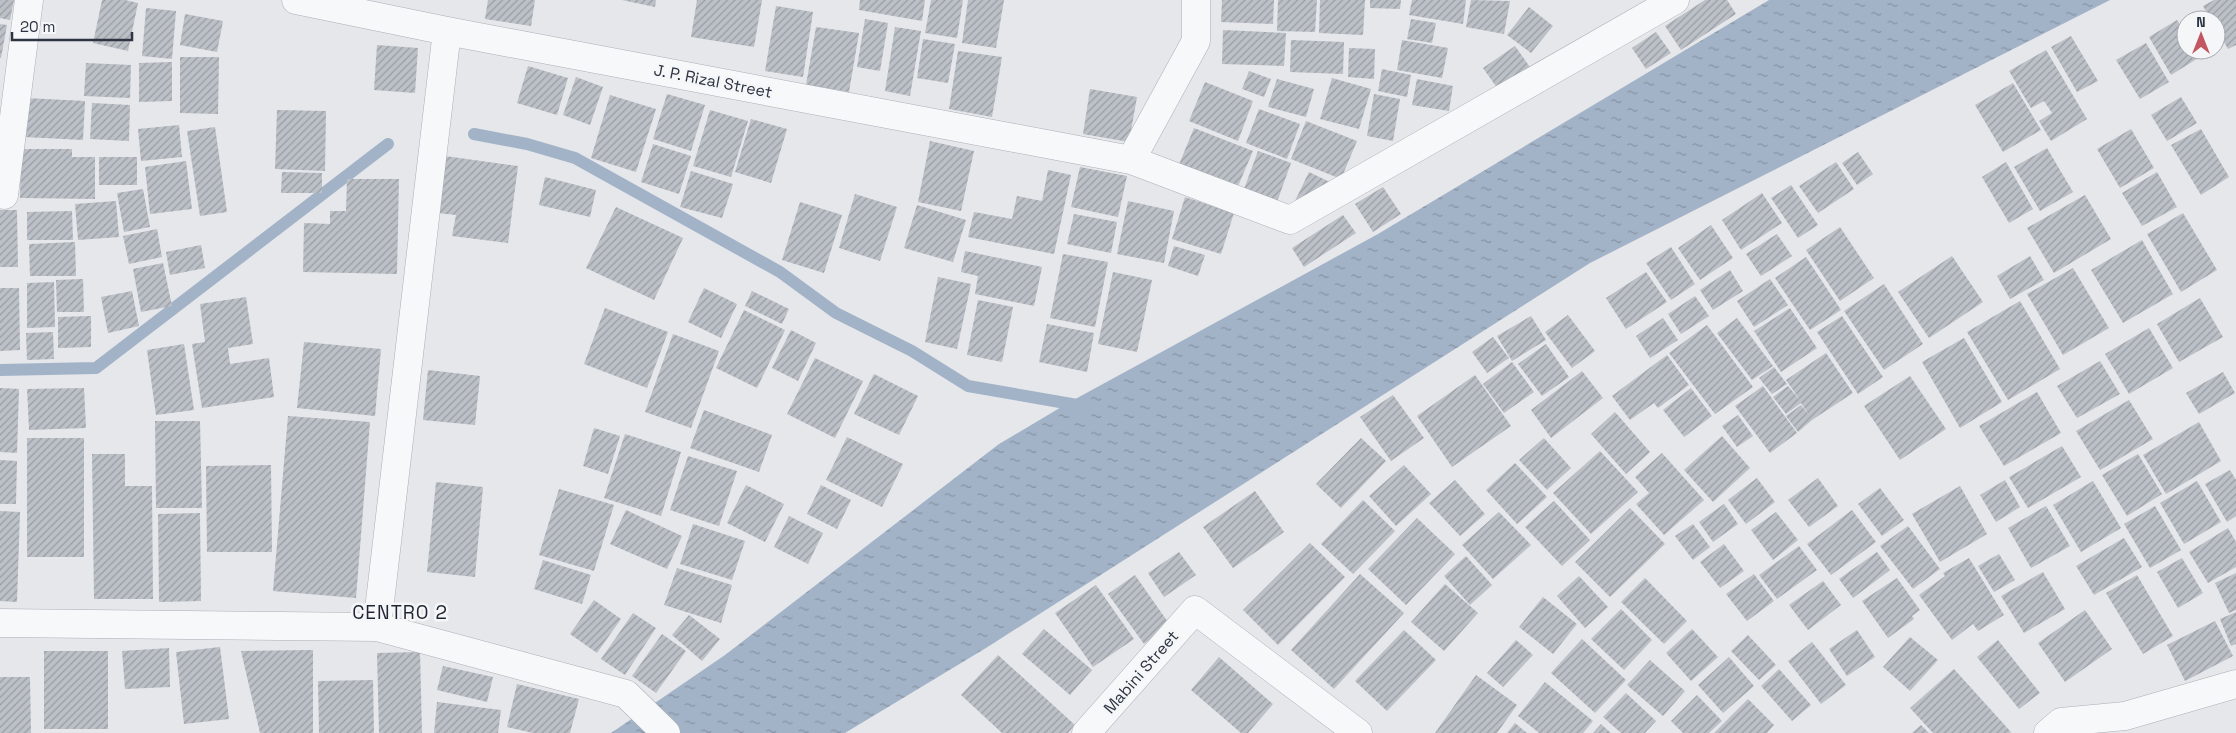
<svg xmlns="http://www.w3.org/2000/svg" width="2236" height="733" font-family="'Space Grotesk',sans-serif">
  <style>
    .water { fill: url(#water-ripples) }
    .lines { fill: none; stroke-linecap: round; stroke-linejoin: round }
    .stream { stroke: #a3b3c7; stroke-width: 12 }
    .building { fill: url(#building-hatch) }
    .minor-casing { stroke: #aaaeb5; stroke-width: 29 }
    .minor { stroke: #f7f8f9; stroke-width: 28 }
    .labels { text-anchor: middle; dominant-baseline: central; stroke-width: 5; stroke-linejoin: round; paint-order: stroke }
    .street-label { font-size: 16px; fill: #2e3442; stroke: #f4f6f8 }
    .quarter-label { font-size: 19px; letter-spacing: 1px; fill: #1f2533; stroke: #f4f6f8 }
  </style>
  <defs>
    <pattern id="water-ripples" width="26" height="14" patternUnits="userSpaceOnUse" patternTransform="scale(1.25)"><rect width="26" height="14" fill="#a3b3c7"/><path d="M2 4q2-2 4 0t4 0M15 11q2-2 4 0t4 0" fill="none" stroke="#8592a3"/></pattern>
    <pattern id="building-hatch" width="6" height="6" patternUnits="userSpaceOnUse" patternTransform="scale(1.25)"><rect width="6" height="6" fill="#bcc0c7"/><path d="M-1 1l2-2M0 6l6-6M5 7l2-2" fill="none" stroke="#999da3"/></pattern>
  </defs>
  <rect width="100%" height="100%" fill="#e5e7eb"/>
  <!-- water -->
  <path class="water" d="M1769 0H2110L1590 263 986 648 845 733H611L725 655 999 444 1068 403 1378 234Z"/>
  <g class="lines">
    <!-- stream -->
    <path class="stream" d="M474 134 527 144 575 158 780 272 836 313 912 351 968 386 1083 406
      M0 370 96 368 388 144"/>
  </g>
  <!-- building -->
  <path class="building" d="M0 0H14L10 20 0 18Z
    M102 0H125L138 3 128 51 93 43Z
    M488 0H535L531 26 485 19Z
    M622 0H656L655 7Z
    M697 0H762L754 47 691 37Z
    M860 0H925L922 21 859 10Z
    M931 0H963L957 38 925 33Z
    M968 0H1004L996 48 962 43Z
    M1222 0H1274L1273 24 1221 22Z
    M1278 0H1317L1315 32 1277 31Z
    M1320 0H1365L1363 35 1319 33Z
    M1370 0H1401L1400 9 1370 8Z
    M1412 0H1466L1463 24 1409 15Z
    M1471 0 1510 1 1504 34 1466 27Z
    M1705 0H1727L1736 14 1681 50 1665 26Z
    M2214 0H2236V45L2228 49 2216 29V20H2211L2203 6Z
    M776 6 813 12 803 77 765 71Z
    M1529 7 1553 26 1531 53 1507 35Z
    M146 8 176 11 172 59 142 56Z
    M185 14 223 21 217 52 180 45Z
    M865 19 888 23 880 71 857 67Z
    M1411 19 1436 23 1432 43 1407 39Z
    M2177 20 2186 34V50H2196L2200 57 2171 75 2149 37Z
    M0 24 7 25 1 58H0Z
    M816 27 859 33 849 92 806 85Z
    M895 27 921 31 910 96 885 91Z
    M1223 30 1286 33 1284 66 1222 64Z
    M1656 32 1671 53 1646 69 1632 48Z
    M2071 36 2098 81 2077 92 2051 47Z
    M923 39 955 44 948 83 917 78Z
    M1291 40 1344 42 1343 74 1290 72Z
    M1402 40 1448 48 1442 78 1397 70Z
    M2146 43 2169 82 2140 99 2116 60Z
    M377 45 418 48 415 93 374 90Z
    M1515 46 1532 70 1500 92 1483 68Z
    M1349 48 1375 49 1374 79 1348 77Z
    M2046 50 2087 119 2051 141 2039 121 2052 113 2044 101 2031 108 2009 71Z
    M958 51 1002 57 992 117 949 109Z
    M180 57H219L218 114 180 113Z
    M172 62V101L139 102V63Z
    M86 63 131 65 130 98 84 96Z
    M528 66 568 78 557 115 517 103Z
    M1382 69 1411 75 1407 97 1378 91Z
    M1249 71 1271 79 1264 97 1242 89Z
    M576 77 603 87 590 125 563 115Z
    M1332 78 1371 89 1359 129 1320 119Z
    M1277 79 1314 89 1306 117 1268 107Z
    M1417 79 1453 86 1449 111 1412 105Z
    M1205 82 1253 101 1238 141 1189 121Z
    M2013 83 2041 130 2003 152 1975 105Z
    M1090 89 1137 97 1129 142 1083 134Z
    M667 94 705 105 691 151 653 139Z
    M1374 94 1400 99 1393 141 1367 136Z
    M610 95 656 109 636 172 591 158Z
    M2181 97 2197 123 2167 141 2151 115Z
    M26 98 85 101 83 140 24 137Z
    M92 103 130 105 129 141 90 139Z
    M1259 109 1300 124 1287 159 1246 143Z
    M277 110 326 111 325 171 275 169Z
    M710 110 748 121 731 177 693 166Z
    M751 119 787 129 771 183 735 172Z
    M1306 121 1357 141 1341 179 1291 159Z
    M179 125 182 157 141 161 138 129Z
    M215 127 227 212 200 216 187 131Z
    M1194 128 1253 151 1236 191 1178 167Z
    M2131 129 2154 168 2120 188 2097 149Z
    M2201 129 2229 177 2201 195 2171 145Z
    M930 141 974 151 961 211 918 202Z
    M653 144 691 156 679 194 641 182Z
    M2047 148 2073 192 2040 211 2014 167Z
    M21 149H72V157H95V199L20 198Z
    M1258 151 1291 163 1277 202 1244 189Z
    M1858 152 1873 174 1857 185 1842 163Z
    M445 156 518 166 508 243 452 236 456 215 437 213Z
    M99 157H137V185H99Z
    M186 161 192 209 150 214 145 167Z
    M1836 162 1854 189 1818 213 1799 186Z
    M2006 162 2033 209 2009 223 1982 177Z
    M1080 167 1127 176 1118 217 1071 207Z
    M1048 170 1071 175 1054 254 968 237 974 212 1012 219 1017 196 1042 201Z
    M691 171 733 184 722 218 680 207Z
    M282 172 322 173V193H281Z
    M1309 172 1336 185 1294 203Z
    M2157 172 2177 207 2142 226 2122 193Z
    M545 177 596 190 590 217 539 205Z
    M347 179H399L397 274 303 272 304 223 330 224V211H346Z
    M1791 185 1818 225 1798 238 1771 198Z
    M1383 187 1401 214 1373 232 1355 204Z
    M143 189 150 227 124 232 117 193Z
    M1762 193 1782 223 1741 250 1722 220Z
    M855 194 897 207 880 261 839 248Z
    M2085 195 2111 239 2054 273 2027 228Z
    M1185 197 1234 213 1221 254 1172 239Z
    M116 201 119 237 78 240 75 204Z
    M1128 201 1174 211 1164 263 1117 254Z
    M800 202 842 215 824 273 782 260Z
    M917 205 966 220 953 262 904 248Z
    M616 207 683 238 654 300 586 268Z
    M0 210H17L18 267H0Z
    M72 211 73 240H27V212Z
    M2183 213 2217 270 2181 292 2147 234Z
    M1074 214 1117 222 1111 253 1067 244Z
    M1343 215 1356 233 1304 267 1292 248Z
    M1711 225 1733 258 1700 280 1678 248Z
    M1840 227 1874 278 1840 301 1806 250Z
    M157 229 162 257 129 264 123 236Z
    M1777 234 1792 256 1761 276 1746 254Z
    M2142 240 2173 294 2123 323 2091 270Z
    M75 242 76 276H30L29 244Z
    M201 245 205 268 170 275 166 252Z
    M1174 246 1205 255 1198 276 1168 266Z
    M1671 247 1695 284 1671 300 1646 263Z
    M965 251 1042 267 1034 306 975 294 978 276 961 272Z
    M1063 254 1108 262 1095 327 1050 318Z
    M1952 256 1983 302 1929 338 1898 292Z
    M2030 256 2044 280 2010 299 1997 276Z
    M1806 257 1841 310 1810 330 1775 278Z
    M163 263 172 306 141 312 133 269Z
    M2073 268 2109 328 2063 355 2027 294Z
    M1730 270 1743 291 1713 310 1700 290Z
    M1113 272 1152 280 1137 352 1098 344Z
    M1646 272 1667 302 1626 329 1606 298Z
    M938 277 971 284 957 349 925 342Z
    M83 279 84 312H57L56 280Z
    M1770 279 1788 305 1754 327 1737 301Z
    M54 282 55 327 27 328V283Z
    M1884 284 1923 344 1884 370 1844 311Z
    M0 288H19L20 350 0 351Z
    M704 288 737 304 721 338 688 322Z
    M132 291 139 326 108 333 101 297Z
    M752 291 789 309 782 324 745 306Z
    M1695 296 1709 316 1681 334 1668 314Z
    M246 297 253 344 228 348 230 364 269 358 274 397 202 408 192 344 205 342 200 304Z
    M2200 298 2223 337 2179 362 2157 324Z
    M978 300 1013 307 1002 362 967 355Z
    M2020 301 2060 369 2008 400 1967 332Z
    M605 308 668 332 647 388 584 364Z
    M1790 308 1817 348 1781 372 1754 331Z
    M744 310 785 330 757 388 716 368Z
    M1568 315 1595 351 1572 368 1545 332Z
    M91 316V347L58 348V317Z
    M1531 316 1546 340 1512 361 1497 336Z
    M1842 316 1883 377 1858 394 1817 332Z
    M1663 318 1678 340 1650 358 1636 336Z
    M1737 318 1773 366 1752 380 1717 333Z
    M1047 324 1094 333 1087 372 1039 362Z
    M1707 325 1753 387 1715 414 1669 353Z
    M2149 328 2173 368 2129 394 2105 354Z
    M791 330 816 343 798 381 772 368Z
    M53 332 54 359 27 360 26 333Z
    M673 334 719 351 691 428 645 412Z
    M1493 337 1509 358 1487 373 1472 352Z
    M1964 338 2002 402 1960 428 1922 362Z
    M304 342 381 349 375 416 297 408Z
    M184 344 194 410 156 415 147 350Z
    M1546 344 1569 377 1542 396 1518 364Z
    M1826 353 1853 393 1812 420 1798 432 1786 416 1801 405 1809 415 1801 403 1786 414 1773 397 1788 386 1800 400 1786 380Z
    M1667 355 1689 385 1658 408 1654 403 1630 420 1612 396Z
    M815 358 863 381 835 438 787 414Z
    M2100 361 2120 394 2077 418 2057 386Z
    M1512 362 1534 392 1504 413 1483 384Z
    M1774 367 1787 384 1772 394 1759 378Z
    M428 370 480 376 475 425 423 420Z
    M1582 371 1603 398 1551 438 1531 410Z
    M2223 372 2235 393 2199 414 2186 393Z
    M874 374 918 396 899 435 854 414Z
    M1475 375 1511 426 1452 467 1417 416Z
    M1910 376 1946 429 1900 460 1864 406Z
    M1763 386 1797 433 1770 453 1735 406Z
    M0 388 19 389 17 453 0 452Z
    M84 388 86 428 29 430 27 389Z
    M1691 388 1712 416 1684 437 1663 410Z
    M2037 392 2061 433 2004 466 1979 426Z
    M1393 395 1424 438 1391 461 1360 417Z
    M2129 400 2153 439 2100 470 2076 431Z
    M704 410 772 435 759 472 690 448Z
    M1615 412 1650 452 1626 474 1591 434Z
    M1738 415 1753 436 1737 447 1722 426Z
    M288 416 370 422 356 598 273 591Z
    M155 421H200L202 508H156Z
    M2199 422 2221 461 2166 494 2143 455Z
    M594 428 620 436 608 474 583 466Z
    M625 434 681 452 661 516 604 498Z
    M1722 436 1750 468 1713 502 1684 470Z
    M847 437 903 464 882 507 826 480Z
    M27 438H84V557H27Z
    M1361 438 1386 461 1341 508 1316 484Z
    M1544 438 1571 468 1547 490 1519 460Z
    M2062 446 2081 477 2028 508 2009 477Z
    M1600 451 1638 492 1591 534 1553 493Z
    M1662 453 1704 500 1664 535 1636 504 1649 493 1635 477Z
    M92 454H125V486H152L153 599H94Z
    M2138 454 2162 494 2127 516 2102 475Z
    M688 456 737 471 719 526 670 510Z
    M0 460 17 461 16 504H0Z
    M1515 463 1547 497 1517 524 1486 490Z
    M271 465 272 552H207L206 466Z
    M1404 465 1431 494 1396 526 1369 496Z
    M2230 470 2236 480V516L2227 522 2205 484Z
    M1757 478 1775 502 1746 524 1728 500Z
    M1818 478 1838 506 1809 527 1788 500Z
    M1455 480 1485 514 1460 536 1429 503Z
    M2005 480 2020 507 1996 522 1980 495Z
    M2093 481 2121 528 2081 552 2053 505Z
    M2197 481 2221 522 2184 544 2160 503Z
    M436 482 483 487 475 577 427 572Z
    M746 485 784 504 765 542 727 523Z
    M821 485 851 500 837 529 807 514Z
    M1960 486 1987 534 1940 562 1912 514Z
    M1880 488 1904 520 1882 536 1858 504Z
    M559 489 614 505 594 571 539 555Z
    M1255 491 1284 532 1233 568 1203 527Z
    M1363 500 1395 531 1353 574 1321 544Z
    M1554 501 1590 540 1562 566 1525 527Z
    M1724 504 1738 524 1713 542 1699 522Z
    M2046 506 2070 546 2031 568 2008 528Z
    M2155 506 2181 550 2150 568 2124 524Z
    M1630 508 1665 544 1610 597 1575 562Z
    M626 510 682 536 667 569 610 544Z
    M1852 510 1876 542 1831 575 1807 544Z
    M0 511 20 512 17 602 0 601Z
    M1499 512 1531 545 1493 579 1462 545Z
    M1776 512 1798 540 1773 560 1751 530Z
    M200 513 201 601 159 602 158 514Z
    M789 516 823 533 808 564 774 547Z
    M1417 518 1455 554 1406 605 1368 569Z
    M693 524 745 541 732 580 680 564Z
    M1693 524 1710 547 1693 560 1675 536Z
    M1908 526 1940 569 1913 589 1880 546Z
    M2228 528 2236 542V567L2208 583 2189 552Z
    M2124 538 2142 567 2094 595 2076 566Z
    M1310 543 1345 577 1278 645 1243 610Z
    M1724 544 1744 571 1720 588 1700 562Z
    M1799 546 1817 570 1777 599 1759 575Z
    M1179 552 1196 575 1164 597 1148 573Z
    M1877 552 1890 570 1853 598 1839 579Z
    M1999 554 2015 580 1994 592 1978 566Z
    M1466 556 1492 585 1470 605 1444 576Z
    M1969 558 2004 615 1978 631 1973 624 1952 640 1919 595 1945 576 1943 573Z
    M2182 558 2203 593 2178 608 2157 572Z
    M543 560 591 575 582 604 534 589Z
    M677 568 732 585 721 623 664 605Z
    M2043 572 2065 609 2024 633 2001 596Z
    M2236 573V610L2229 613 2215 583Z
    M1360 574 1404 613 1334 689 1291 650Z
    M1754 574 1774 601 1747 621 1726 594Z
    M1135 575 1170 625 1144 644 1108 594Z
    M2137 575 2173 636 2143 654 2106 593Z
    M1579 576 1608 607 1585 628 1557 596Z
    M1645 578 1687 621 1664 644 1621 602Z
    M1897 578 1920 610 1912 616 1914 619 1888 638 1862 601Z
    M1823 581 1841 605 1808 630 1789 605Z
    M1445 584 1478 613 1444 651 1411 622Z
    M1096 585 1134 639 1093 667 1055 613Z
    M1543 597 1577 624 1553 654 1519 627Z
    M594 600 621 619 597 653 570 634Z
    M1621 609 1652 640 1624 670 1591 639Z
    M2085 610 2112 649 2065 682 2038 643Z
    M2236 612V644L2231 646 2220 619Z
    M633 613 656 628 625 675 601 659Z
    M689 615 720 639 702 661 672 635Z
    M2215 621 2233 656 2185 681 2167 645Z
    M1044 629 1092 670 1070 695 1022 654Z
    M1692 629 1718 657 1691 681 1666 653Z
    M1404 630 1436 660 1387 711 1355 681Z
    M1857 630 1875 657 1847 676 1829 649Z
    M662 634 686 651 656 693 632 676Z
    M1748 635 1776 665 1759 680 1731 651Z
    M1910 637 1938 660 1910 691 1883 667Z
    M1582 639 1626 680 1595 713 1551 673Z
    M1516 640 1533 655 1503 687 1487 673Z
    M1998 640 2040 693 2019 709 1977 657Z
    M1812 642 1846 685 1821 704 1788 661Z
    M220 647 229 719 184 724 176 652Z
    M169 648 170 687 125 689 122 651Z
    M313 650V733H260L241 651Z
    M44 651H108V729H44Z
    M420 652 422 733H379L377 653Z
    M998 655 1075 725 1068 733H1002L961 695Z
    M1219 657 1273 704 1248 733H1241L1191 690Z
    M1729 657 1754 686 1723 713 1698 685Z
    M1650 660 1685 691 1663 716 1627 685Z
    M443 666 493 677 487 702 437 690Z
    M1779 669 1811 705 1792 721 1761 686Z
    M1954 669 2011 732 2010 733H1933L1910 708Z
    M1476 675 1517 705 1497 733H1435Z
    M0 677H30L31 733H0Z
    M373 680 374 733H319L318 681Z
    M1545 682 1593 721 1583 733H1539L1518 716Z
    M517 684 579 699 570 733H533L507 727Z
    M1626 693 1656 721 1645 733H1621L1603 717Z
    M1697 695 1722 721 1709 733H1683L1671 721Z
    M1748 699 1774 725 1767 733H1714Z
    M437 702 501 710 498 733H434Z
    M1515 723 1527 733H1507Z
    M1601 724 1611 733H1593Z
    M1921 725 1929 733H1912Z"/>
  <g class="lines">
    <!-- minor casing -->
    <g class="minor-casing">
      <path id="minor" d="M296 0 447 31 1131 160 1290 220 1675 0
        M1131 160 1196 41V0
        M0 194 4 195 29 0
        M0 623 377 627 626 694 666 733
        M377 627 447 31
        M1086 733 1195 610 1358 733
        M2048 733 2061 722 2125 716 2236 684"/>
    </g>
    <!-- minor -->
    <use href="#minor" class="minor"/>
  </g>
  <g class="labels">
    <!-- street labels -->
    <g class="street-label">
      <text transform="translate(713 81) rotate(11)">J. P. Rizal Street</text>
      <text transform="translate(1141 672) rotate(-49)">Mabini Street</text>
    </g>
    <!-- quarter labels -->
    <g class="quarter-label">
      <text x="400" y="612">CENTRO 2</text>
    </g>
  </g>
  <!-- north arrow -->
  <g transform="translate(2201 35)"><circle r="24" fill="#f4f6f8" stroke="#a5a8af"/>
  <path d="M0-4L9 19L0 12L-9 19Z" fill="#c25762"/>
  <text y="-8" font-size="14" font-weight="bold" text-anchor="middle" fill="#2e3442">N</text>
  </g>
  <!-- scale -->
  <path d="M12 32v8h120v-8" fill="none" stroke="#2e3442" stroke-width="2.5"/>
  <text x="20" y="32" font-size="15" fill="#2e3442" stroke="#f4f6f8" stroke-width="4" paint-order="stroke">20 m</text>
</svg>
- - -
## Activity:
Lines wanted from the listing above: the line with "M2181 97 2197 123 2167 141 2151 115Z" up to and including the line with "M1840 227 1874 278 1840 301 1806 250Z". Please write them out exactly, adding nothing else.

## Response:
    M2181 97 2197 123 2167 141 2151 115Z
    M26 98 85 101 83 140 24 137Z
    M92 103 130 105 129 141 90 139Z
    M1259 109 1300 124 1287 159 1246 143Z
    M277 110 326 111 325 171 275 169Z
    M710 110 748 121 731 177 693 166Z
    M751 119 787 129 771 183 735 172Z
    M1306 121 1357 141 1341 179 1291 159Z
    M179 125 182 157 141 161 138 129Z
    M215 127 227 212 200 216 187 131Z
    M1194 128 1253 151 1236 191 1178 167Z
    M2131 129 2154 168 2120 188 2097 149Z
    M2201 129 2229 177 2201 195 2171 145Z
    M930 141 974 151 961 211 918 202Z
    M653 144 691 156 679 194 641 182Z
    M2047 148 2073 192 2040 211 2014 167Z
    M21 149H72V157H95V199L20 198Z
    M1258 151 1291 163 1277 202 1244 189Z
    M1858 152 1873 174 1857 185 1842 163Z
    M445 156 518 166 508 243 452 236 456 215 437 213Z
    M99 157H137V185H99Z
    M186 161 192 209 150 214 145 167Z
    M1836 162 1854 189 1818 213 1799 186Z
    M2006 162 2033 209 2009 223 1982 177Z
    M1080 167 1127 176 1118 217 1071 207Z
    M1048 170 1071 175 1054 254 968 237 974 212 1012 219 1017 196 1042 201Z
    M691 171 733 184 722 218 680 207Z
    M282 172 322 173V193H281Z
    M1309 172 1336 185 1294 203Z
    M2157 172 2177 207 2142 226 2122 193Z
    M545 177 596 190 590 217 539 205Z
    M347 179H399L397 274 303 272 304 223 330 224V211H346Z
    M1791 185 1818 225 1798 238 1771 198Z
    M1383 187 1401 214 1373 232 1355 204Z
    M143 189 150 227 124 232 117 193Z
    M1762 193 1782 223 1741 250 1722 220Z
    M855 194 897 207 880 261 839 248Z
    M2085 195 2111 239 2054 273 2027 228Z
    M1185 197 1234 213 1221 254 1172 239Z
    M116 201 119 237 78 240 75 204Z
    M1128 201 1174 211 1164 263 1117 254Z
    M800 202 842 215 824 273 782 260Z
    M917 205 966 220 953 262 904 248Z
    M616 207 683 238 654 300 586 268Z
    M0 210H17L18 267H0Z
    M72 211 73 240H27V212Z
    M2183 213 2217 270 2181 292 2147 234Z
    M1074 214 1117 222 1111 253 1067 244Z
    M1343 215 1356 233 1304 267 1292 248Z
    M1711 225 1733 258 1700 280 1678 248Z
    M1840 227 1874 278 1840 301 1806 250Z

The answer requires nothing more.